## [THE EXERCISE]
Write out the material below again, unchanged.

## [DATA PROVIDED]
# # #

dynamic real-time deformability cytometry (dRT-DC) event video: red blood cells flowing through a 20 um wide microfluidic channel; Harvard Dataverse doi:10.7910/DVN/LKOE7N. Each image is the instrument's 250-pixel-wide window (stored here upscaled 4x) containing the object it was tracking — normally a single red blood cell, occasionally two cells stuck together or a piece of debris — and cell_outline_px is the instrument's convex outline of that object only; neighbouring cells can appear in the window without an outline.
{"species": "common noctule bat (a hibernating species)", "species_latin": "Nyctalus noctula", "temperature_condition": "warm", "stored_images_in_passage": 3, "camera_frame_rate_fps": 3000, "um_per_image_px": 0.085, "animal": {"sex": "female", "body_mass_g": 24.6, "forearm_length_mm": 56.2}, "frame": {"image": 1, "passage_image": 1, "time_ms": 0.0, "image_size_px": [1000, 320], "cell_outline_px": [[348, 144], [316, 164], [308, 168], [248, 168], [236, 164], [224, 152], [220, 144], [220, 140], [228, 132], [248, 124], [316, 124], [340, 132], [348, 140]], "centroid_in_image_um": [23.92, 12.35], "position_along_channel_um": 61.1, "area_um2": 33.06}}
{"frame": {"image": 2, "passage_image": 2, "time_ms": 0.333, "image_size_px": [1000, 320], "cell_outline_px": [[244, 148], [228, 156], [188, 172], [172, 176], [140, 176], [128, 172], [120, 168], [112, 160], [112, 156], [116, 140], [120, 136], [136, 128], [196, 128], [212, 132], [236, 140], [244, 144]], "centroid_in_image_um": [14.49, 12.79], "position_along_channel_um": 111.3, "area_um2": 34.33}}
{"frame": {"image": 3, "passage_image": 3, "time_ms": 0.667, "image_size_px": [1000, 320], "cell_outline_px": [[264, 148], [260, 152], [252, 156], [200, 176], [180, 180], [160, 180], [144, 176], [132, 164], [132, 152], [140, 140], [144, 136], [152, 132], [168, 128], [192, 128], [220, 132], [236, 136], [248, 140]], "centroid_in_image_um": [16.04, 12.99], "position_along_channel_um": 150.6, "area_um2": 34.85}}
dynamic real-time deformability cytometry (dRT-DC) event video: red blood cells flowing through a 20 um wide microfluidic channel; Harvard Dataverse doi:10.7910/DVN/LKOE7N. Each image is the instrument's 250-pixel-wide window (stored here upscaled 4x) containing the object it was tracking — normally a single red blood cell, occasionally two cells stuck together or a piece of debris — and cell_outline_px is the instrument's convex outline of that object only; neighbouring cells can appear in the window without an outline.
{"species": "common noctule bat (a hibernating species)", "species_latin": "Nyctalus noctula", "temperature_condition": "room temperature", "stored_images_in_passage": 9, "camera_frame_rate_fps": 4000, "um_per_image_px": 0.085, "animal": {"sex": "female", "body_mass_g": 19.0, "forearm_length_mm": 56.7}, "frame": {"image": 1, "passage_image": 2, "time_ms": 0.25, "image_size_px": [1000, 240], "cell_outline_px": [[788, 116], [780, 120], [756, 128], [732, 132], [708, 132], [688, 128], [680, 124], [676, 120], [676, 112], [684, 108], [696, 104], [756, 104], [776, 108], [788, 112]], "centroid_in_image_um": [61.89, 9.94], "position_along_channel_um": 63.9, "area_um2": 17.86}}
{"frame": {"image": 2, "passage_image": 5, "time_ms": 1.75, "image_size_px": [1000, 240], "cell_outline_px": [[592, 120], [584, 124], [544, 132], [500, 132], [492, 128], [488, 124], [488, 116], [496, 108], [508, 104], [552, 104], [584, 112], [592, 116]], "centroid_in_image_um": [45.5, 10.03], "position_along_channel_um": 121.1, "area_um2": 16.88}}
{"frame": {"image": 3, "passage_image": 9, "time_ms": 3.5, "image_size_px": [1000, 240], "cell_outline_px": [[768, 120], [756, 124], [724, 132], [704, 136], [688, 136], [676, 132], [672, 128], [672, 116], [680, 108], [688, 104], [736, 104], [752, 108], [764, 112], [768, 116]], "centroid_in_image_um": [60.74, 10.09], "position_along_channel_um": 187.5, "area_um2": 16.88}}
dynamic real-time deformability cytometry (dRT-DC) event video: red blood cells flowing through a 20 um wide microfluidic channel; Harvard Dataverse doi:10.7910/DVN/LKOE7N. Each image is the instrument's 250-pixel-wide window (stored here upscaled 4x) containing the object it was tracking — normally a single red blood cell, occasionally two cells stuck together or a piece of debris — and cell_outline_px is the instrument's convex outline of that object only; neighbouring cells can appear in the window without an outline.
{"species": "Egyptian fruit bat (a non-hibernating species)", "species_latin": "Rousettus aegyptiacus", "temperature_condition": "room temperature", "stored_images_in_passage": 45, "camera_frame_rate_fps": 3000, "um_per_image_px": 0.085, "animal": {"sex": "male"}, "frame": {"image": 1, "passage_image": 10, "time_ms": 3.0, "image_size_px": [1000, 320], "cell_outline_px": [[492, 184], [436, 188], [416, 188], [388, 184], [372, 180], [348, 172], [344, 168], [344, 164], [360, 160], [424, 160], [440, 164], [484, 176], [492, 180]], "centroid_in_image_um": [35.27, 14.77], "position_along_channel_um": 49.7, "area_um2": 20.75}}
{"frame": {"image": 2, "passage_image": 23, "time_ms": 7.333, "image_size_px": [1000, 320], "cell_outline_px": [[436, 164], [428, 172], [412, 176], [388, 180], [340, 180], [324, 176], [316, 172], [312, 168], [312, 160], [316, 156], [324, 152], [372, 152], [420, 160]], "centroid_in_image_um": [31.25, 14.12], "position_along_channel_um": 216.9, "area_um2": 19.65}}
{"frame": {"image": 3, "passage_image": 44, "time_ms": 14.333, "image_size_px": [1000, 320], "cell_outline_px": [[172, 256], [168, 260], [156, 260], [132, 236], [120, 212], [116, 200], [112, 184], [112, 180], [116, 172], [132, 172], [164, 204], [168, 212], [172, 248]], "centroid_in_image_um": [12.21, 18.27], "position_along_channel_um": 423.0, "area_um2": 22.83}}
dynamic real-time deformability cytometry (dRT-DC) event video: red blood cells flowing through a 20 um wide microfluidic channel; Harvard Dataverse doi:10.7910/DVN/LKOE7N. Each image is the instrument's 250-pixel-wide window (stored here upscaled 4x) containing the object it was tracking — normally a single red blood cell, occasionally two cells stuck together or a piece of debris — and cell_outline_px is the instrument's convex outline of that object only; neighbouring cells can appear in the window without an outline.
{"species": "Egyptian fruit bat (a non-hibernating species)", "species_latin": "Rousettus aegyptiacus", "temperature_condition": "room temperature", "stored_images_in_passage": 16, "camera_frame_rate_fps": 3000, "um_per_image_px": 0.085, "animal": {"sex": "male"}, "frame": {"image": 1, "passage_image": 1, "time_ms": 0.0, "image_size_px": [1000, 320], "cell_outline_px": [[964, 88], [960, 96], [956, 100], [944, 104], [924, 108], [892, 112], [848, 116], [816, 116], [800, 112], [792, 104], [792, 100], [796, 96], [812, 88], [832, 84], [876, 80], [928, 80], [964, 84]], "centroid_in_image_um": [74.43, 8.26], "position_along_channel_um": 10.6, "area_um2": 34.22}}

# # #

## [ANSWER TO THE EXERCISE]
dynamic real-time deformability cytometry (dRT-DC) event video: red blood cells flowing through a 20 um wide microfluidic channel; Harvard Dataverse doi:10.7910/DVN/LKOE7N. Each image is the instrument's 250-pixel-wide window (stored here upscaled 4x) containing the object it was tracking — normally a single red blood cell, occasionally two cells stuck together or a piece of debris — and cell_outline_px is the instrument's convex outline of that object only; neighbouring cells can appear in the window without an outline.
{"species": "common noctule bat (a hibernating species)", "species_latin": "Nyctalus noctula", "temperature_condition": "warm", "stored_images_in_passage": 3, "camera_frame_rate_fps": 3000, "um_per_image_px": 0.085, "animal": {"sex": "female", "body_mass_g": 24.6, "forearm_length_mm": 56.2}, "frame": {"image": 1, "passage_image": 1, "time_ms": 0.0, "image_size_px": [1000, 320], "cell_outline_px": [[348, 144], [316, 164], [308, 168], [248, 168], [236, 164], [224, 152], [220, 144], [220, 140], [228, 132], [248, 124], [316, 124], [340, 132], [348, 140]], "centroid_in_image_um": [23.92, 12.35], "position_along_channel_um": 61.1, "area_um2": 33.06}}
{"frame": {"image": 2, "passage_image": 2, "time_ms": 0.333, "image_size_px": [1000, 320], "cell_outline_px": [[244, 148], [228, 156], [188, 172], [172, 176], [140, 176], [128, 172], [120, 168], [112, 160], [112, 156], [116, 140], [120, 136], [136, 128], [196, 128], [212, 132], [236, 140], [244, 144]], "centroid_in_image_um": [14.49, 12.79], "position_along_channel_um": 111.3, "area_um2": 34.33}}
{"frame": {"image": 3, "passage_image": 3, "time_ms": 0.667, "image_size_px": [1000, 320], "cell_outline_px": [[264, 148], [260, 152], [252, 156], [200, 176], [180, 180], [160, 180], [144, 176], [132, 164], [132, 152], [140, 140], [144, 136], [152, 132], [168, 128], [192, 128], [220, 132], [236, 136], [248, 140]], "centroid_in_image_um": [16.04, 12.99], "position_along_channel_um": 150.6, "area_um2": 34.85}}
dynamic real-time deformability cytometry (dRT-DC) event video: red blood cells flowing through a 20 um wide microfluidic channel; Harvard Dataverse doi:10.7910/DVN/LKOE7N. Each image is the instrument's 250-pixel-wide window (stored here upscaled 4x) containing the object it was tracking — normally a single red blood cell, occasionally two cells stuck together or a piece of debris — and cell_outline_px is the instrument's convex outline of that object only; neighbouring cells can appear in the window without an outline.
{"species": "common noctule bat (a hibernating species)", "species_latin": "Nyctalus noctula", "temperature_condition": "room temperature", "stored_images_in_passage": 9, "camera_frame_rate_fps": 4000, "um_per_image_px": 0.085, "animal": {"sex": "female", "body_mass_g": 19.0, "forearm_length_mm": 56.7}, "frame": {"image": 1, "passage_image": 2, "time_ms": 0.25, "image_size_px": [1000, 240], "cell_outline_px": [[788, 116], [780, 120], [756, 128], [732, 132], [708, 132], [688, 128], [680, 124], [676, 120], [676, 112], [684, 108], [696, 104], [756, 104], [776, 108], [788, 112]], "centroid_in_image_um": [61.89, 9.94], "position_along_channel_um": 63.9, "area_um2": 17.86}}
{"frame": {"image": 2, "passage_image": 5, "time_ms": 1.75, "image_size_px": [1000, 240], "cell_outline_px": [[592, 120], [584, 124], [544, 132], [500, 132], [492, 128], [488, 124], [488, 116], [496, 108], [508, 104], [552, 104], [584, 112], [592, 116]], "centroid_in_image_um": [45.5, 10.03], "position_along_channel_um": 121.1, "area_um2": 16.88}}
{"frame": {"image": 3, "passage_image": 9, "time_ms": 3.5, "image_size_px": [1000, 240], "cell_outline_px": [[768, 120], [756, 124], [724, 132], [704, 136], [688, 136], [676, 132], [672, 128], [672, 116], [680, 108], [688, 104], [736, 104], [752, 108], [764, 112], [768, 116]], "centroid_in_image_um": [60.74, 10.09], "position_along_channel_um": 187.5, "area_um2": 16.88}}
dynamic real-time deformability cytometry (dRT-DC) event video: red blood cells flowing through a 20 um wide microfluidic channel; Harvard Dataverse doi:10.7910/DVN/LKOE7N. Each image is the instrument's 250-pixel-wide window (stored here upscaled 4x) containing the object it was tracking — normally a single red blood cell, occasionally two cells stuck together or a piece of debris — and cell_outline_px is the instrument's convex outline of that object only; neighbouring cells can appear in the window without an outline.
{"species": "Egyptian fruit bat (a non-hibernating species)", "species_latin": "Rousettus aegyptiacus", "temperature_condition": "room temperature", "stored_images_in_passage": 45, "camera_frame_rate_fps": 3000, "um_per_image_px": 0.085, "animal": {"sex": "male"}, "frame": {"image": 1, "passage_image": 10, "time_ms": 3.0, "image_size_px": [1000, 320], "cell_outline_px": [[492, 184], [436, 188], [416, 188], [388, 184], [372, 180], [348, 172], [344, 168], [344, 164], [360, 160], [424, 160], [440, 164], [484, 176], [492, 180]], "centroid_in_image_um": [35.27, 14.77], "position_along_channel_um": 49.7, "area_um2": 20.75}}
{"frame": {"image": 2, "passage_image": 23, "time_ms": 7.333, "image_size_px": [1000, 320], "cell_outline_px": [[436, 164], [428, 172], [412, 176], [388, 180], [340, 180], [324, 176], [316, 172], [312, 168], [312, 160], [316, 156], [324, 152], [372, 152], [420, 160]], "centroid_in_image_um": [31.25, 14.12], "position_along_channel_um": 216.9, "area_um2": 19.65}}
{"frame": {"image": 3, "passage_image": 44, "time_ms": 14.333, "image_size_px": [1000, 320], "cell_outline_px": [[172, 256], [168, 260], [156, 260], [132, 236], [120, 212], [116, 200], [112, 184], [112, 180], [116, 172], [132, 172], [164, 204], [168, 212], [172, 248]], "centroid_in_image_um": [12.21, 18.27], "position_along_channel_um": 423.0, "area_um2": 22.83}}
dynamic real-time deformability cytometry (dRT-DC) event video: red blood cells flowing through a 20 um wide microfluidic channel; Harvard Dataverse doi:10.7910/DVN/LKOE7N. Each image is the instrument's 250-pixel-wide window (stored here upscaled 4x) containing the object it was tracking — normally a single red blood cell, occasionally two cells stuck together or a piece of debris — and cell_outline_px is the instrument's convex outline of that object only; neighbouring cells can appear in the window without an outline.
{"species": "Egyptian fruit bat (a non-hibernating species)", "species_latin": "Rousettus aegyptiacus", "temperature_condition": "room temperature", "stored_images_in_passage": 16, "camera_frame_rate_fps": 3000, "um_per_image_px": 0.085, "animal": {"sex": "male"}, "frame": {"image": 1, "passage_image": 1, "time_ms": 0.0, "image_size_px": [1000, 320], "cell_outline_px": [[964, 88], [960, 96], [956, 100], [944, 104], [924, 108], [892, 112], [848, 116], [816, 116], [800, 112], [792, 104], [792, 100], [796, 96], [812, 88], [832, 84], [876, 80], [928, 80], [964, 84]], "centroid_in_image_um": [74.43, 8.26], "position_along_channel_um": 10.6, "area_um2": 34.22}}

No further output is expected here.